12 “Even now,” declares the Lord, “return to me with all your heart, with fasting and weeping and mourning.”

13 Rend your heart and not your garments. Return to the Lord your God, for he is gracious and compassionate, slow to anger and abounding in love, and he relents from sending calamity.


  • God is gracious. He is compassionate, slow to anger, abounding in love, and full of mercy. Today, God will receive the worship of those who turn from their wrong paths towards Him. As we bow before God, not doubting the power of repentance, He will show us the grace of the cross. He will grant us true freedom.


<Conclusion>

  • Whether my relationship with God is hot or cold is something only God and I can know.

A certain pastor once said: “When you feel a lack of love, we must go to God. Love does not come from within us but from God.” Love starts with God. To experience that love, we must approach God daily. Restoring our first love is not achieved through intense emotions or dutiful zeal. It is only by remembering daily the price God paid to save us. This is how we live without forgetting our first love.


  • In our church’s discipleship training, the first process is the ‘Start up’ training. After completing it, there comes a moment to make a decision of faith: Rejoice, Receive, Recommit, Research, Reject. For those who have chosen Rejoice and Receive, may your knowledge of God and fellowship with Him grow richer.


  • There are also those who have chosen Recommit. Please pray for those who have made this great decision. The time of recommitment is essential in our faith journey because everyone experiences ups and downs. There may be moments when our sense of ownership in life wavers. Our lives do not stop at a single recommitment. Whenever our faith wavers or we become distant, we must turn back and recommit ourselves to God. Let today be that day.


To build an intimate relationship with God, we need to know Him more.

Revelation 2:7 (NIV):

7 Whoever has ears, let them hear what the Spirit says to the churches. To the one who is victorious, I will give the right to eat from the tree of life, which is in the paradise of God.

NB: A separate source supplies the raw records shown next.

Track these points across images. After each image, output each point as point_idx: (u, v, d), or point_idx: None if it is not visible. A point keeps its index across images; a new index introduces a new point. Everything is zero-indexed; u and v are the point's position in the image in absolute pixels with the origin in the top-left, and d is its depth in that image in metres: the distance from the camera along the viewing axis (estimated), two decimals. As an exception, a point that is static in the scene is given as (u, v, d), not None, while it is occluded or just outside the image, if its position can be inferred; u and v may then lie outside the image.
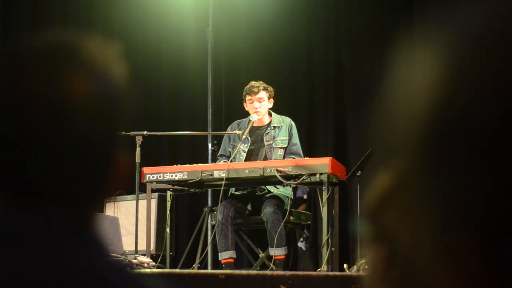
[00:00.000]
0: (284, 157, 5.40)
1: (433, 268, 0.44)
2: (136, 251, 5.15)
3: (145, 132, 5.24)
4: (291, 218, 5.37)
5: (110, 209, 6.17)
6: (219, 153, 5.68)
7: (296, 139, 5.51)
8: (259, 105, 5.43)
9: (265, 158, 5.42)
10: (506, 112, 0.41)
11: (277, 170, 4.95)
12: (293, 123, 5.55)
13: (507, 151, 0.41)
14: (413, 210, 0.45)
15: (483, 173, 0.41)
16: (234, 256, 5.29)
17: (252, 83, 5.51)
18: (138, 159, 5.14)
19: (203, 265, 5.52)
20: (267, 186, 5.46)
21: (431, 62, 0.44)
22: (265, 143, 5.47)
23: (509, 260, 0.41)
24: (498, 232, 0.41)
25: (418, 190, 0.44)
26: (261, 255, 5.36)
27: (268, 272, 4.58)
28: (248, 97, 5.46)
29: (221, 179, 5.10)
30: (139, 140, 5.18)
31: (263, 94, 5.45)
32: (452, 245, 0.43)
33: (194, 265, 5.35)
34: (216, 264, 5.48)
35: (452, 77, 0.43)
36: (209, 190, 5.79)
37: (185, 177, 5.21)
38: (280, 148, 5.45)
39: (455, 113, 0.42)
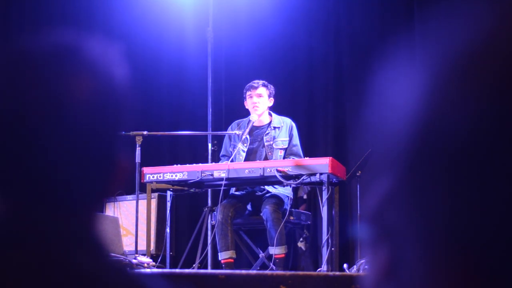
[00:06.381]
0: (284, 158, 5.40)
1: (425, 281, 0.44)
2: (136, 251, 5.15)
3: (145, 132, 5.24)
4: (291, 218, 5.37)
5: (110, 209, 6.17)
6: (221, 153, 5.69)
7: (296, 140, 5.51)
8: (258, 99, 5.45)
9: (265, 158, 5.42)
10: (499, 122, 0.40)
11: (277, 170, 4.94)
12: (294, 124, 5.56)
13: (490, 166, 0.40)
14: (400, 226, 0.44)
15: (465, 190, 0.41)
16: (234, 256, 5.29)
17: (254, 80, 5.57)
18: (138, 159, 5.14)
19: (203, 265, 5.51)
20: (266, 186, 5.47)
21: (430, 65, 0.44)
22: (265, 143, 5.48)
23: (491, 273, 0.41)
24: (481, 248, 0.41)
25: (402, 207, 0.44)
26: (261, 255, 5.36)
27: (268, 272, 4.58)
28: (248, 93, 5.52)
29: (221, 179, 5.10)
30: (139, 140, 5.19)
31: (262, 90, 5.49)
32: (436, 263, 0.42)
33: (194, 265, 5.35)
34: (216, 264, 5.48)
35: (450, 83, 0.43)
36: (209, 190, 5.79)
37: (185, 177, 5.21)
38: (281, 149, 5.46)
39: (447, 124, 0.42)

  • Approach the Word and prayer. Do so not out of obligation or responsibility, but through God’s unconditional love and freely given grace towards us. Then, God’s Word will come to you not just as text, but as a voice of grace. His Word will comfort you and reveal the purpose you should live by. Open the door to repentance through prayer. You will hear the voice of the Holy Spirit speaking to you. Within that, you will enjoy the grace of the cross. In the midst of intimate fellowship with God, He will receive your worship.